::: Data to process :::
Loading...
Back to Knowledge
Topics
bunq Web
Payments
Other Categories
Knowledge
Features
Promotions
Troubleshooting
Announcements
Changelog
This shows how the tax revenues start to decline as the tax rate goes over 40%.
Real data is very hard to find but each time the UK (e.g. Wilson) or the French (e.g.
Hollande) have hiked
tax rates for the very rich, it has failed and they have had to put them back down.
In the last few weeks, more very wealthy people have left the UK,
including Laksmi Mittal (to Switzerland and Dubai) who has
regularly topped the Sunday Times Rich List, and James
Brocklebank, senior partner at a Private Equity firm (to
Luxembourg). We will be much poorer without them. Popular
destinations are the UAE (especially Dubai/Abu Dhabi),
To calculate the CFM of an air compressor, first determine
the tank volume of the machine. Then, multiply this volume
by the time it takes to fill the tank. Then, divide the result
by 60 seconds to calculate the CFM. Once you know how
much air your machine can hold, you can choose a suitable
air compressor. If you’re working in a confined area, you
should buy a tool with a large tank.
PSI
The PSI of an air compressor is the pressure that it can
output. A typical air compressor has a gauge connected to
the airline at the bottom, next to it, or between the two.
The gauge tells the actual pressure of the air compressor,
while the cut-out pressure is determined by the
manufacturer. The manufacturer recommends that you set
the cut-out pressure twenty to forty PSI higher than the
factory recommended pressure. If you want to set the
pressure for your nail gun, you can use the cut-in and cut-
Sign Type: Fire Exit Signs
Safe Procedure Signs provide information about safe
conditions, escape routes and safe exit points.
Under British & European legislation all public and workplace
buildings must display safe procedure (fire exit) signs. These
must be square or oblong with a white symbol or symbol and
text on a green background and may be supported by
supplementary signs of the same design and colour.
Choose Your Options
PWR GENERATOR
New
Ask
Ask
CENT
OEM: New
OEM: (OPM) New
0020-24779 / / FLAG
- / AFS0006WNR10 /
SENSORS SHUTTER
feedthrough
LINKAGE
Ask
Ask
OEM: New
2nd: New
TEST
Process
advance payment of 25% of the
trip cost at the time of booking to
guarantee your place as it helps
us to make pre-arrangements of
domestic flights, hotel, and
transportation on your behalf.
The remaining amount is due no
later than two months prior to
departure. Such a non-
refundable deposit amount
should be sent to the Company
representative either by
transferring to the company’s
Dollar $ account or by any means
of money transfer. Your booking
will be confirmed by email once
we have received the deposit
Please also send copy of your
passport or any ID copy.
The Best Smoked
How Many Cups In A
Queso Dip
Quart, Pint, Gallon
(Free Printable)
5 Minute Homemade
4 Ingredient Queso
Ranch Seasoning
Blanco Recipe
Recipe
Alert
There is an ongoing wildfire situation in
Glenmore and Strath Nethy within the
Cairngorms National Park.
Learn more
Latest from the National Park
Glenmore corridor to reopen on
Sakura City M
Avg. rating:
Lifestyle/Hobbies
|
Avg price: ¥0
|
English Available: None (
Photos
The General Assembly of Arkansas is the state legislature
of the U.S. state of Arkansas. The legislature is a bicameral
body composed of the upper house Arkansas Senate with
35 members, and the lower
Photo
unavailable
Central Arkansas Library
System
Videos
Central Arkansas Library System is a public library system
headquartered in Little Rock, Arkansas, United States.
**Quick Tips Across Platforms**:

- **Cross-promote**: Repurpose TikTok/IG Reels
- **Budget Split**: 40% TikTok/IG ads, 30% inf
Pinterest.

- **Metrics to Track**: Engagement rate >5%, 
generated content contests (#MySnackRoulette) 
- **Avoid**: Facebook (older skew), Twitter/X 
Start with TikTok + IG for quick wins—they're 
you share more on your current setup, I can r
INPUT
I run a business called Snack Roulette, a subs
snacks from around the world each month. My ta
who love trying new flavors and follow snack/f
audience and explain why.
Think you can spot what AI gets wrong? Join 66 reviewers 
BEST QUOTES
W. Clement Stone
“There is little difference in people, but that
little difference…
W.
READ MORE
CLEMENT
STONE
:::
• **Work to complete**
Retype every line of the listing above character for character, keeping the original line breaks and order.

• **Answer to this problem**
Loading...
Back to Knowledge
Topics
bunq Web
Payments
Other Categories
Knowledge
Features
Promotions
Troubleshooting
Announcements
Changelog
This shows how the tax revenues start to decline as the tax rate goes over 40%.
Real data is very hard to find but each time the UK (e.g. Wilson) or the French (e.g.
Hollande) have hiked
tax rates for the very rich, it has failed and they have had to put them back down.
In the last few weeks, more very wealthy people have left the UK,
including Laksmi Mittal (to Switzerland and Dubai) who has
regularly topped the Sunday Times Rich List, and James
Brocklebank, senior partner at a Private Equity firm (to
Luxembourg). We will be much poorer without them. Popular
destinations are the UAE (especially Dubai/Abu Dhabi),
To calculate the CFM of an air compressor, first determine
the tank volume of the machine. Then, multiply this volume
by the time it takes to fill the tank. Then, divide the result
by 60 seconds to calculate the CFM. Once you know how
much air your machine can hold, you can choose a suitable
air compressor. If you’re working in a confined area, you
should buy a tool with a large tank.
PSI
The PSI of an air compressor is the pressure that it can
output. A typical air compressor has a gauge connected to
the airline at the bottom, next to it, or between the two.
The gauge tells the actual pressure of the air compressor,
while the cut-out pressure is determined by the
manufacturer. The manufacturer recommends that you set
the cut-out pressure twenty to forty PSI higher than the
factory recommended pressure. If you want to set the
pressure for your nail gun, you can use the cut-in and cut-
Sign Type: Fire Exit Signs
Safe Procedure Signs provide information about safe
conditions, escape routes and safe exit points.
Under British & European legislation all public and workplace
buildings must display safe procedure (fire exit) signs. These
must be square or oblong with a white symbol or symbol and
text on a green background and may be supported by
supplementary signs of the same design and colour.
Choose Your Options
PWR GENERATOR
New
Ask
Ask
CENT
OEM: New
OEM: (OPM) New
0020-24779 / / FLAG
- / AFS0006WNR10 /
SENSORS SHUTTER
feedthrough
LINKAGE
Ask
Ask
OEM: New
2nd: New
TEST
Process
advance payment of 25% of the
trip cost at the time of booking to
guarantee your place as it helps
us to make pre-arrangements of
domestic flights, hotel, and
transportation on your behalf.
The remaining amount is due no
later than two months prior to
departure. Such a non-
refundable deposit amount
should be sent to the Company
representative either by
transferring to the company’s
Dollar $ account or by any means
of money transfer. Your booking
will be confirmed by email once
we have received the deposit
Please also send copy of your
passport or any ID copy.
The Best Smoked
How Many Cups In A
Queso Dip
Quart, Pint, Gallon
(Free Printable)
5 Minute Homemade
4 Ingredient Queso
Ranch Seasoning
Blanco Recipe
Recipe
Alert
There is an ongoing wildfire situation in
Glenmore and Strath Nethy within the
Cairngorms National Park.
Learn more
Latest from the National Park
Glenmore corridor to reopen on
Sakura City M
Avg. rating:
Lifestyle/Hobbies
|
Avg price: ¥0
|
English Available: None (
Photos
The General Assembly of Arkansas is the state legislature
of the U.S. state of Arkansas. The legislature is a bicameral
body composed of the upper house Arkansas Senate with
35 members, and the lower
Photo
unavailable
Central Arkansas Library
System
Videos
Central Arkansas Library System is a public library system
headquartered in Little Rock, Arkansas, United States.
**Quick Tips Across Platforms**:

- **Cross-promote**: Repurpose TikTok/IG Reels
- **Budget Split**: 40% TikTok/IG ads, 30% inf
Pinterest.

- **Metrics to Track**: Engagement rate >5%, 
generated content contests (#MySnackRoulette) 
- **Avoid**: Facebook (older skew), Twitter/X 
Start with TikTok + IG for quick wins—they're 
you share more on your current setup, I can r
INPUT
I run a business called Snack Roulette, a subs
snacks from around the world each month. My ta
who love trying new flavors and follow snack/f
audience and explain why.
Think you can spot what AI gets wrong? Join 66 reviewers 
BEST QUOTES
W. Clement Stone
“There is little difference in people, but that
little difference…
W.
READ MORE
CLEMENT
STONE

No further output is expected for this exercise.